The misfit is so large, the basis for the two initial constraints are so arbitary and the lack of a clear model that encompasses dark matter and forces is so vague that a serious group of high end theoretical physicsts are questioning these two initial constriants - asking what slight (or large modification of them) would give us what we observe today with minimal disruption to the standard models and relativity.

Turns out one small change to isotropic would account for what we see without the need for dark matter or energy.
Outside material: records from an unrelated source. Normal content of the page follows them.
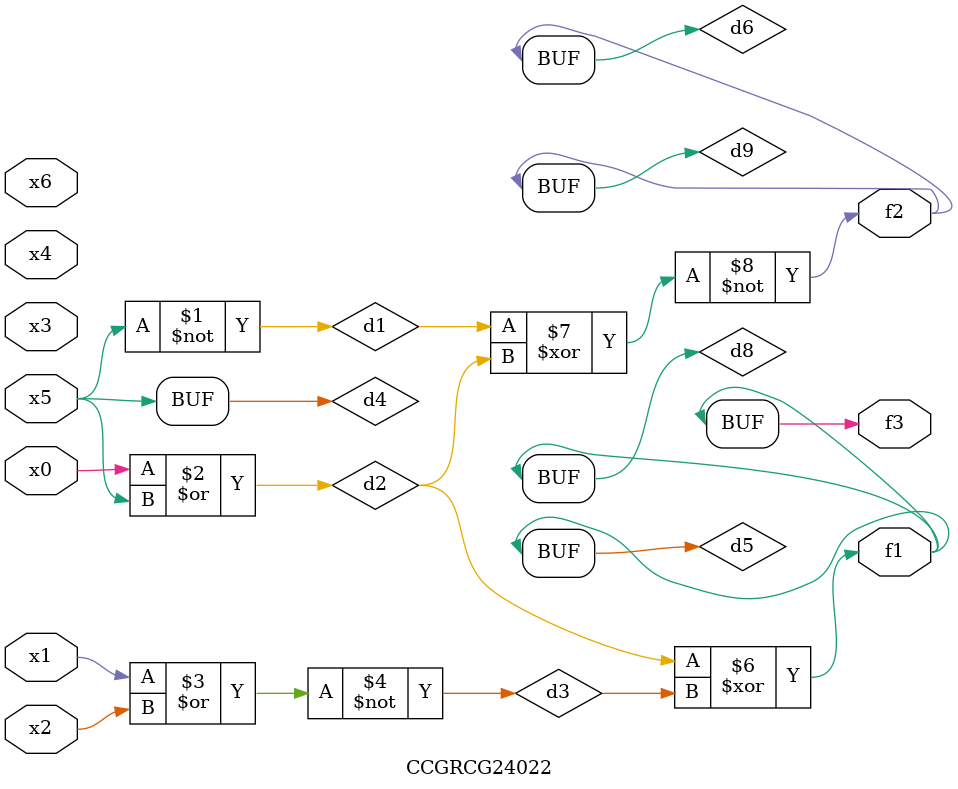
<source format=v>
module CCGRCG24022(
	input x0, x1, x2, x3, x4, x5, x6,
	output f1, f2, f3
);

	wire d1, d2, d3, d4, d5, d6, d7, d8, d9;

	nand (d1, x5);
	or (d2, x0, x5);
	nor (d3, x1, x2);
	xnor (d4, d1);
	xor (d5, d2, d3);
	xnor (d6, d1, d2);
	not (d7, x4);
	buf (d8, d5);
	xor (d9, d6);
	assign f1 = d8;
	assign f2 = d9;
	assign f3 = d8;
endmodule

</source>
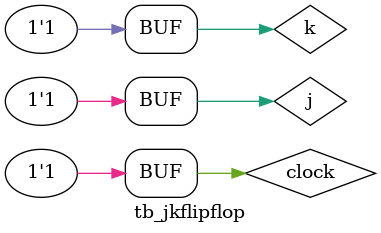
<source format=v>
module tb_jkflipflop();
reg clock,j,k;
wire Q,Q_bar;

jk_flipflop dut(j,k,clock,Q,Q_bar);
initial

begin
	#10 clock=0;j=0;k=0;
	#10 clock=0;j=0;k=1;
	#10 clock=0;j=1;k=0;
	#10 clock=0;j=1;k=1;
	#10 clock=1;j=0;k=0;
	#10 clock=1;j=0;k=1;
	#10 clock=1;j=1;k=0;
	#10 clock=1;j=1;k=1;
$monitor("simtime=%t,j=%b,k=%b,clock=%b,Q=%b,Q_bar=%b\n",$time,j,k,clock,Q,Q_bar);

	#10 clock=0;j=0;k=0;
	#10 clock=0;j=0;k=1;
	#10 clock=0;j=1;k=0;
	#10 clock=0;j=1;k=1;
	#10 clock=1;j=0;k=0;
	#10 clock=1;j=0;k=1;
	#10 clock=1;j=1;k=0;
	#10 clock=1;j=1;k=1;
	
end
endmodule
</source>
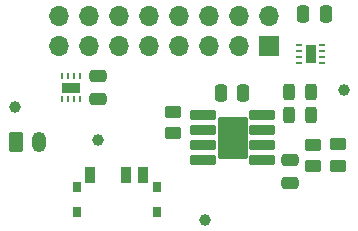
<source format=gbr>
%TF.GenerationSoftware,KiCad,Pcbnew,7.0.10-7.0.10~ubuntu22.04.1*%
%TF.CreationDate,2024-03-25T00:06:17+02:00*%
%TF.ProjectId,Power_Sub,506f7765-725f-4537-9562-2e6b69636164,rev?*%
%TF.SameCoordinates,Original*%
%TF.FileFunction,Soldermask,Top*%
%TF.FilePolarity,Negative*%
%FSLAX46Y46*%
G04 Gerber Fmt 4.6, Leading zero omitted, Abs format (unit mm)*
G04 Created by KiCad (PCBNEW 7.0.10-7.0.10~ubuntu22.04.1) date 2024-03-25 00:06:17*
%MOMM*%
%LPD*%
G01*
G04 APERTURE LIST*
G04 Aperture macros list*
%AMRoundRect*
0 Rectangle with rounded corners*
0 $1 Rounding radius*
0 $2 $3 $4 $5 $6 $7 $8 $9 X,Y pos of 4 corners*
0 Add a 4 corners polygon primitive as box body*
4,1,4,$2,$3,$4,$5,$6,$7,$8,$9,$2,$3,0*
0 Add four circle primitives for the rounded corners*
1,1,$1+$1,$2,$3*
1,1,$1+$1,$4,$5*
1,1,$1+$1,$6,$7*
1,1,$1+$1,$8,$9*
0 Add four rect primitives between the rounded corners*
20,1,$1+$1,$2,$3,$4,$5,0*
20,1,$1+$1,$4,$5,$6,$7,0*
20,1,$1+$1,$6,$7,$8,$9,0*
20,1,$1+$1,$8,$9,$2,$3,0*%
G04 Aperture macros list end*
%ADD10RoundRect,0.243750X0.243750X0.456250X-0.243750X0.456250X-0.243750X-0.456250X0.243750X-0.456250X0*%
%ADD11RoundRect,0.062500X-0.062500X0.187500X-0.062500X-0.187500X0.062500X-0.187500X0.062500X0.187500X0*%
%ADD12R,1.600000X0.900000*%
%ADD13RoundRect,0.062500X-0.187500X-0.062500X0.187500X-0.062500X0.187500X0.062500X-0.187500X0.062500X0*%
%ADD14R,0.900000X1.600000*%
%ADD15RoundRect,0.250000X-0.475000X0.250000X-0.475000X-0.250000X0.475000X-0.250000X0.475000X0.250000X0*%
%ADD16RoundRect,0.250000X-0.350000X-0.625000X0.350000X-0.625000X0.350000X0.625000X-0.350000X0.625000X0*%
%ADD17O,1.200000X1.750000*%
%ADD18R,0.900000X1.400000*%
%ADD19R,0.750000X0.850000*%
%ADD20RoundRect,0.056280X-1.030720X-0.345720X1.030720X-0.345720X1.030720X0.345720X-1.030720X0.345720X0*%
%ADD21RoundRect,0.102000X-1.206500X-1.651000X1.206500X-1.651000X1.206500X1.651000X-1.206500X1.651000X0*%
%ADD22C,1.000000*%
%ADD23RoundRect,0.250000X-0.250000X-0.475000X0.250000X-0.475000X0.250000X0.475000X-0.250000X0.475000X0*%
%ADD24RoundRect,0.250000X0.450000X-0.262500X0.450000X0.262500X-0.450000X0.262500X-0.450000X-0.262500X0*%
%ADD25RoundRect,0.250000X0.250000X0.475000X-0.250000X0.475000X-0.250000X-0.475000X0.250000X-0.475000X0*%
%ADD26R,1.700000X1.700000*%
%ADD27O,1.700000X1.700000*%
G04 APERTURE END LIST*
D10*
%TO.C,D2*%
X96289100Y-45770800D03*
X94414100Y-45770800D03*
%TD*%
D11*
%TO.C,U2*%
X76700000Y-44450000D03*
X76200000Y-44450000D03*
X75700000Y-44450000D03*
X75200000Y-44450000D03*
X75200000Y-46350000D03*
X75700000Y-46350000D03*
X76200000Y-46350000D03*
X76700000Y-46350000D03*
D12*
X75950000Y-45400000D03*
%TD*%
D13*
%TO.C,U1*%
X95311000Y-41801400D03*
X95311000Y-42301400D03*
X95311000Y-42801400D03*
X95311000Y-43301400D03*
X97211000Y-43301400D03*
X97211000Y-42801400D03*
X97211000Y-42301400D03*
X97211000Y-41801400D03*
D14*
X96261000Y-42551400D03*
%TD*%
D15*
%TO.C,C1*%
X78282800Y-44414400D03*
X78282800Y-46314400D03*
%TD*%
D16*
%TO.C,J2*%
X71288400Y-50026400D03*
D17*
X73288400Y-50026400D03*
%TD*%
D18*
%TO.C,SW1*%
X77607600Y-52824150D03*
X80607600Y-52824150D03*
X82107600Y-52824150D03*
D19*
X76482600Y-53791150D03*
X76482600Y-55941150D03*
X83232600Y-53791150D03*
X83232600Y-55916150D03*
%TD*%
D20*
%TO.C,U3*%
X87184800Y-47726600D03*
X87184800Y-48996600D03*
X87184800Y-50266600D03*
X87184800Y-51536600D03*
X92134800Y-51536600D03*
X92134800Y-50266600D03*
X92134800Y-48996600D03*
X92134800Y-47726600D03*
D21*
X89659800Y-49631600D03*
%TD*%
D22*
%TO.C,Motor1A*%
X78232000Y-49809400D03*
%TD*%
D23*
%TO.C,C2*%
X95631000Y-39141400D03*
X97531000Y-39141400D03*
%TD*%
D24*
%TO.C,R1*%
X84579800Y-49274100D03*
X84579800Y-47449100D03*
%TD*%
D25*
%TO.C,C4*%
X90561200Y-45821600D03*
X88661200Y-45821600D03*
%TD*%
D15*
%TO.C,C3*%
X94488000Y-51526400D03*
X94488000Y-53426400D03*
%TD*%
D22*
%TO.C,Ground*%
X71272400Y-47040800D03*
%TD*%
D24*
%TO.C,R3*%
X96469200Y-52068100D03*
X96469200Y-50243100D03*
%TD*%
D10*
%TO.C,D1*%
X96289100Y-47752000D03*
X94414100Y-47752000D03*
%TD*%
D22*
%TO.C,VBat1*%
X87350600Y-56565800D03*
%TD*%
D24*
%TO.C,R2*%
X98552000Y-52017300D03*
X98552000Y-50192300D03*
%TD*%
D22*
%TO.C,Motor2A*%
X99085400Y-45593000D03*
%TD*%
D26*
%TO.C,J1*%
X92710000Y-41910000D03*
D27*
X92710000Y-39370000D03*
X90170000Y-41910000D03*
X90170000Y-39370000D03*
X87630000Y-41910000D03*
X87630000Y-39370000D03*
X85090000Y-41910000D03*
X85090000Y-39370000D03*
X82550000Y-41910000D03*
X82550000Y-39370000D03*
X80010000Y-41910000D03*
X80010000Y-39370000D03*
X77470000Y-41910000D03*
X77470000Y-39370000D03*
X74930000Y-41910000D03*
X74930000Y-39370000D03*
%TD*%
M02*

</source>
Our Hubble sphere is not common and representative - its a bit of a bubble, or put a common way its an underweight weakling (density wise) and its surrounded by more massive, (and more representative of the average density of the entire Universe beyond what we can see).

So if our corner of reality is lighter than average - no need for exotics - gravity drag of the rest of the universe beyond our bubble would explain what we see with conventional physical frameworks.

I like simpler over complex!
Homogeniety and isotropy are not restraints but postulates for cosmology. Changing the isotropic nature, essentially destroys the mathematics of space-time expansion.

(http://en.wikipedia.org/wiki/Friedma...-Walker_metric).

The RW metric extends outside the Hubble sphere to the entire Universe. So even a slight change to isotropy (what ever that means), brings down the entire model.

As the Hubble sphere is the observable Universe, we cannot make any comparisons between what is inside and outside the sphere. Anything outside the sphere is pure speculation.

Seems we are making the Universe more complicated.